Exercise goal
Repeat every text line in the rows below word for word, omitting the pictures.

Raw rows
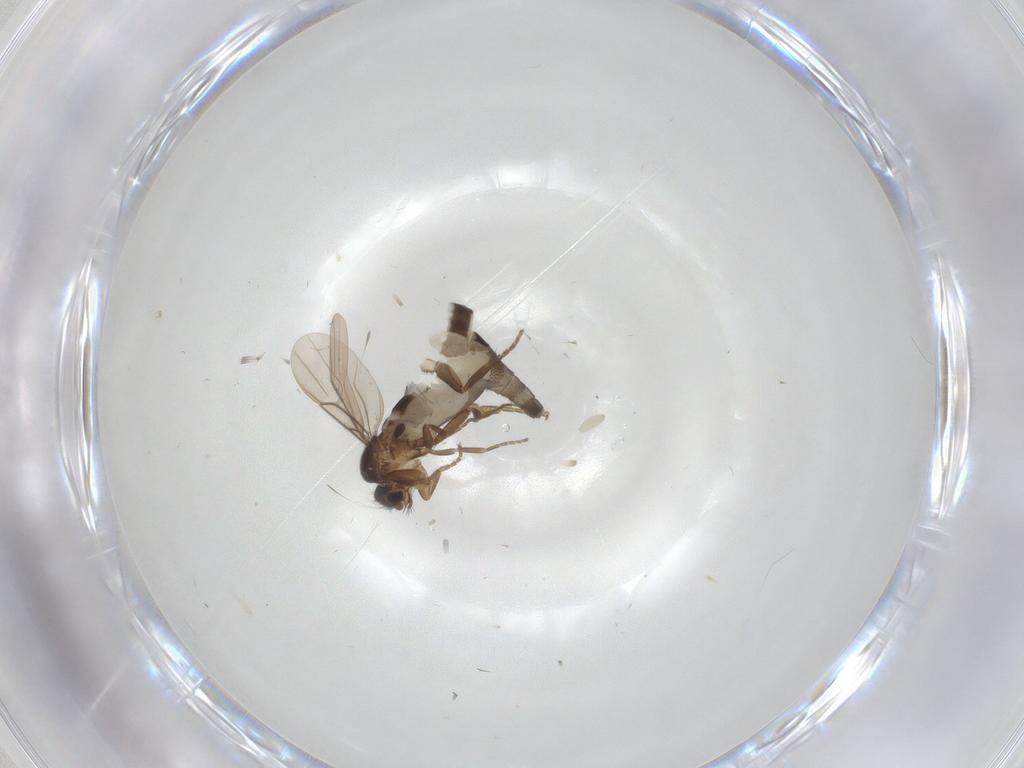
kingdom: Animalia
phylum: Arthropoda
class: Insecta
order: Diptera
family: Phoridae
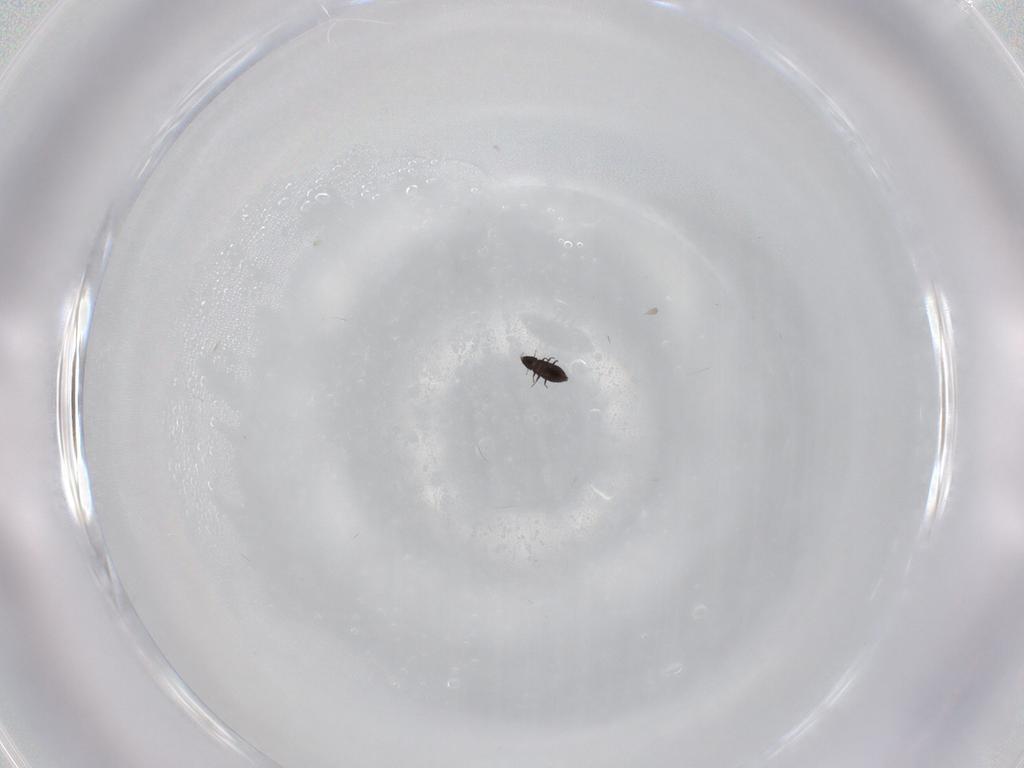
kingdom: Animalia
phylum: Arthropoda
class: Insecta
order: Coleoptera
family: Ripiphoridae
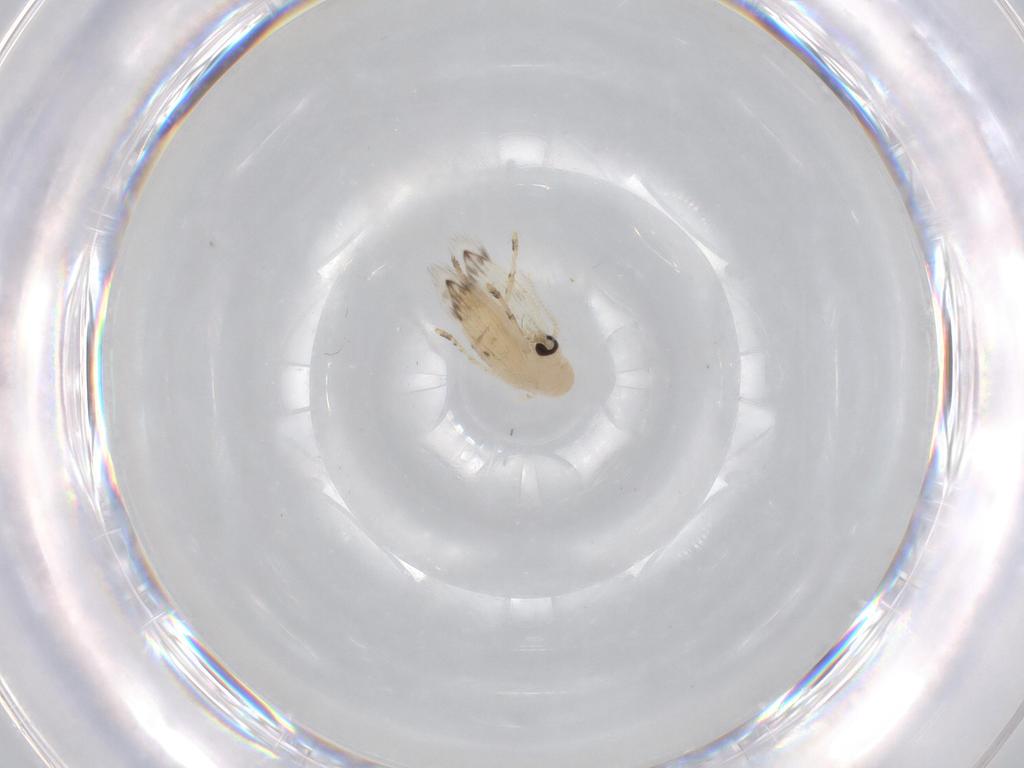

Worked solution
kingdom: Animalia
phylum: Arthropoda
class: Insecta
order: Diptera
family: Phoridae
kingdom: Animalia
phylum: Arthropoda
class: Insecta
order: Coleoptera
family: Ripiphoridae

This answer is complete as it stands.